Geständnis

Shaid Amin, ein indischer Sozialhistoriker, berichtet am Rundfunk aus seiner Arbeit. Er wird gefragt und er fragt sich selbst, wie über Menschen geschrieben werden könne, die nicht schreiben können, von denen keinerlei historische Zeugnisse vorliegen.
Amin schildert einen Modellversuch, mit dem er gegenwärtig in Cambridge beschäftigt ist; es geht dabei um die Rekonstruktion eines Überfalls auf eine englische Polizeistation in Nordindien, bei dem im April 1922 von einheimischen Rebellen dreiundzwanzig Polizisten getötet und danach acht Verhaftungen vorgenommen wurden. Es kam in der Folge zu Verhören, zur Verurteilung der Angeklagten.

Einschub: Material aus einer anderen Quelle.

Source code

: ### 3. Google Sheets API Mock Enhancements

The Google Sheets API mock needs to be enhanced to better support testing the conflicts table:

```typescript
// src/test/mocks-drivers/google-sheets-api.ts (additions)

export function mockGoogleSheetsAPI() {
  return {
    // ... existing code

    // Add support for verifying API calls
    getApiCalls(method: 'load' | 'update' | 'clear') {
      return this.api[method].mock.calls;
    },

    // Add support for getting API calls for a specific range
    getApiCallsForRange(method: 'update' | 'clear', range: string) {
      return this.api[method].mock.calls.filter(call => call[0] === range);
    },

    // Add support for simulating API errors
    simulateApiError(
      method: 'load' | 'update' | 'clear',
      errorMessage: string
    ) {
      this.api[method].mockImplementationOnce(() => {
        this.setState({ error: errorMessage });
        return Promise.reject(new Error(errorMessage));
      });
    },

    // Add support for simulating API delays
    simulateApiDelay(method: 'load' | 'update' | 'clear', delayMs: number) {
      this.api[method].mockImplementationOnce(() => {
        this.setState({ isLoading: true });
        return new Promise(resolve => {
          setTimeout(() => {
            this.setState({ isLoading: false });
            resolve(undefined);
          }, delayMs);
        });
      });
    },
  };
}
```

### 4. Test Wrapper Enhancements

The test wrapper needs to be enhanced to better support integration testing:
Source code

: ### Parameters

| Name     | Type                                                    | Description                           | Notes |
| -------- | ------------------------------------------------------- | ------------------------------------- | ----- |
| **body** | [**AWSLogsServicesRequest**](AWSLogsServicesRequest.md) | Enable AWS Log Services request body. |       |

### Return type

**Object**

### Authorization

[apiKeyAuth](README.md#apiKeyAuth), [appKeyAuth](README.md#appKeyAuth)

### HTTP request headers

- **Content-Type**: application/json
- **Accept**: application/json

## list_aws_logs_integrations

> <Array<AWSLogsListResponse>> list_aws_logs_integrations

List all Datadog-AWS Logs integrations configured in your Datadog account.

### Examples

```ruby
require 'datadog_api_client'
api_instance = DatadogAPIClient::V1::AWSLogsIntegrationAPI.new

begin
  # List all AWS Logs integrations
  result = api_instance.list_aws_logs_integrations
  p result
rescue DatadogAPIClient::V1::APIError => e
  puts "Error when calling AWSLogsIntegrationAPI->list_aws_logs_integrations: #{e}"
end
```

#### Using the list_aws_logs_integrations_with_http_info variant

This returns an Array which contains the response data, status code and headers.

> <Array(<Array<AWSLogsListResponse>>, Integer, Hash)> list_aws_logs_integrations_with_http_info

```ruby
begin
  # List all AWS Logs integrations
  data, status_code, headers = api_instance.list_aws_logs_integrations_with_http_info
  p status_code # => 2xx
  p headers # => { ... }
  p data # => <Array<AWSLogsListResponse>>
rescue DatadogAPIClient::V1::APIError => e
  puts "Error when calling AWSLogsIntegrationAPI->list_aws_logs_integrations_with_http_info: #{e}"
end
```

Der einzige Text, der erhalten geblieben ist, dokumentiert das Geständnis des Hauptverdächtigen, eines Analphabeten, der seine Aussagen dem offiziellen Übersetzer des englischen Untersuchungsbeamten diktierte, nicht aber überprüfen konnte, ob der Text tatsächlich im authentischen Wortlaut festgehalten, ob er korrekt und vollständig wiedergegeben wurde. Letztlich bleibt also unentscheidbar, wer als Autor jenes Geständnisses zu gelten hat.
Der in der Folge nach englischem Recht abgeurteilte Mann hat also in der Geschichte und für die Geschichtsschreibung nur dieses eine, heute nicht mehr verifizierbare Dokument hinterlassen, das ein Geständnis enthält, welches mit Sicherheit nicht in der überlieferten Form, vielleicht überhaupt nicht abgelegt wurde.
Der Mann selbst hat nie geschrieben, er ist nur eben damals, ein einziges Mal in seinem Leben, geschrieben worden; und nur so, als Geschriebener, hat er seinen Tod überdauert … im Text dessen, der des Schreibens mächtig war.